Hamilton Pereira também entende que o PL não garante segurança jurídica à regularização das áreas, já que também seria necessária uma ação discriminatória – que determina se a terra é de fato pública ou particular – no âmbito judicial para dar sustentação à decisão do governo. "Um oficial de cartório poderia ser incriminado por registrar uma propriedade que não foi reconhecida na Justiça",
explica. Segundo o procurador José Milton Garcia, uma vez firmado o acordo entre fazendeiros e governo, a disputa judicial seria encerrada. Porém, nada impediria que uma terceira entidade descontente com o desfecho do caso, como os movimentos de luta pela reforma agrária, movesse uma ação para contestar o processo de titulação das terras.

Cana-de-açúcar
De acordo com o presidente da UDR e o procurador José Milton Garcia, as disputas por terra no Pontal do Paranapanema afugentam os investidores da região, dificultando a geração de emprego e a expansão do agronegócio. Entretanto, esse clima de insegurança não parece contaminar os empresários do setor sucroalcooleiro, já que as lavouras de cana-de-açúcar vêm avançando a passos largos sobre o oeste paulista. A prova mais recente do vigor desse segmento é o investimento de R$ 290 milhões feito pelo grupo da tradicional empreiteira Odebrecht, em julho passado, para comprar e ampliar a Usina Alcídia, localizada no município de Teodoro Sampaio (SP).
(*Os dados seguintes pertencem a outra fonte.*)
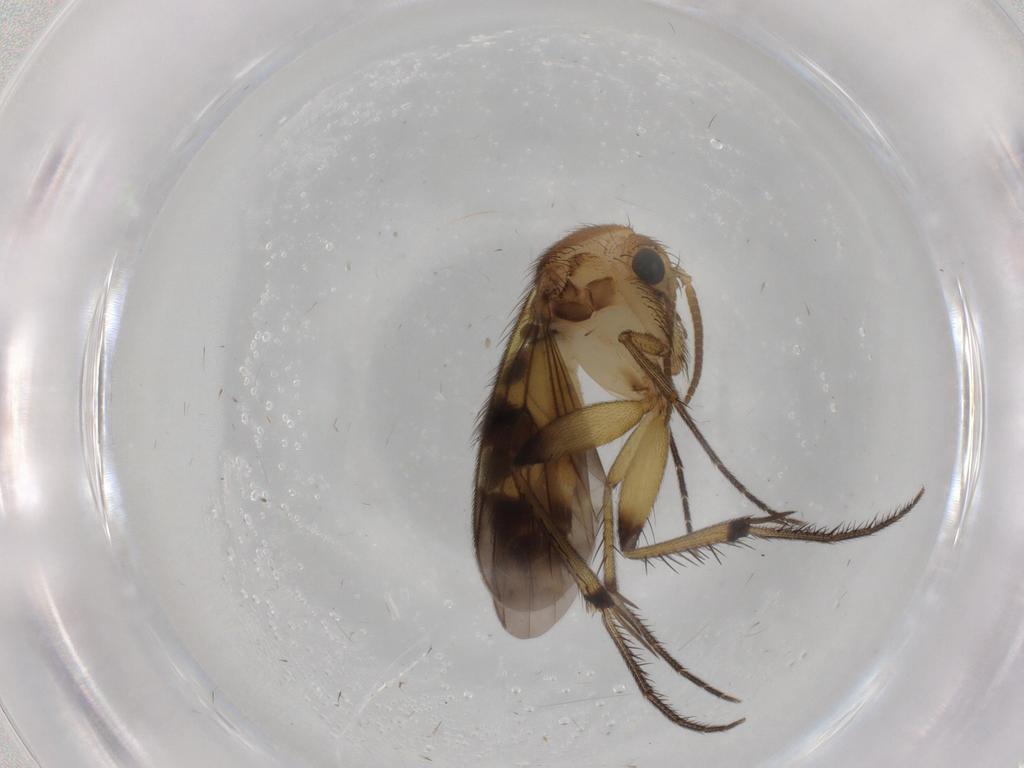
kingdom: Animalia
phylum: Arthropoda
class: Insecta
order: Diptera
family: Mycetophilidae
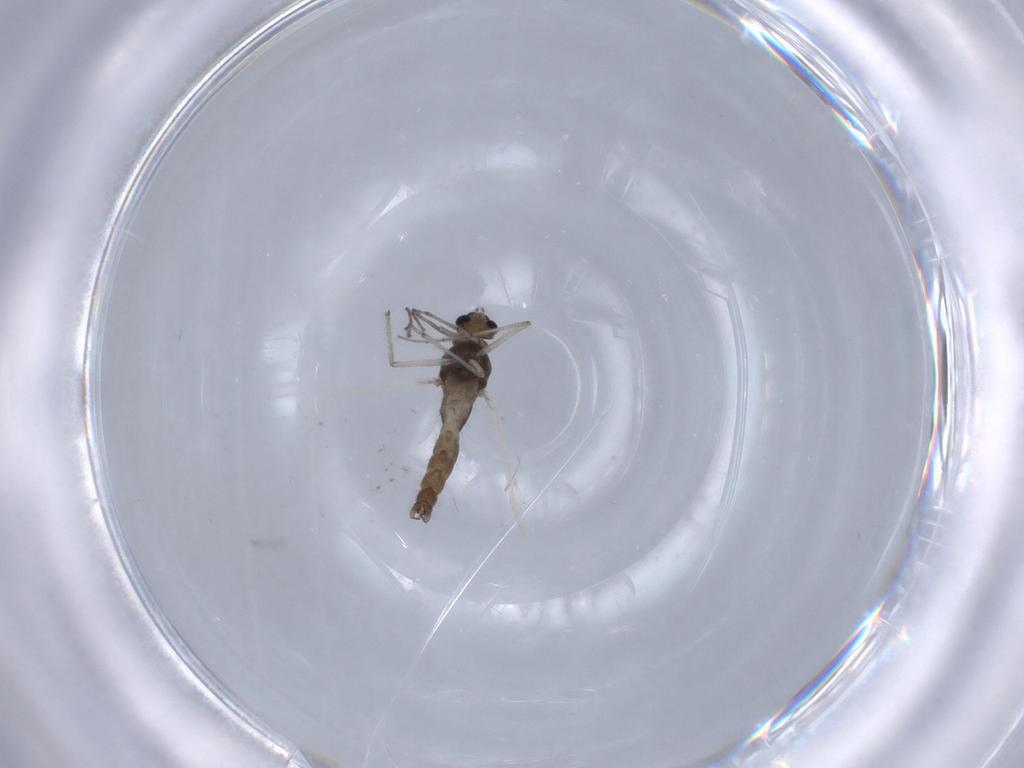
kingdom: Animalia
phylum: Arthropoda
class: Insecta
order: Diptera
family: Chironomidae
De acordo com Laércio, do MST, por conta da falta de investimento nos assentamentos, alguns beneficiários da reforma agrária estão procurando emprego no corte da cana para garantir sua sobrevivência. Ele também revela que fazendeiros do Pontal vêm arrendando suas terras para plantações da matéria-prima do álcool. Assim, o PL 578/2007 – que permite a eles regularizar o título de suas propriedades mediante pagamento pelas terras em disputa com o governo estadual – pode impulsionar a monocultura na região, já que os fazendeiros usariam o dinheiro obtido com a cana para quitar suas pendências com o governo.

"Se aprovado, o projeto vai regularizar latifúndios improdutivos que estão nas mãos de pessoas que não contribuem em nada para a produção agrícola paulista", conclui o deputado Hamilton Pereira.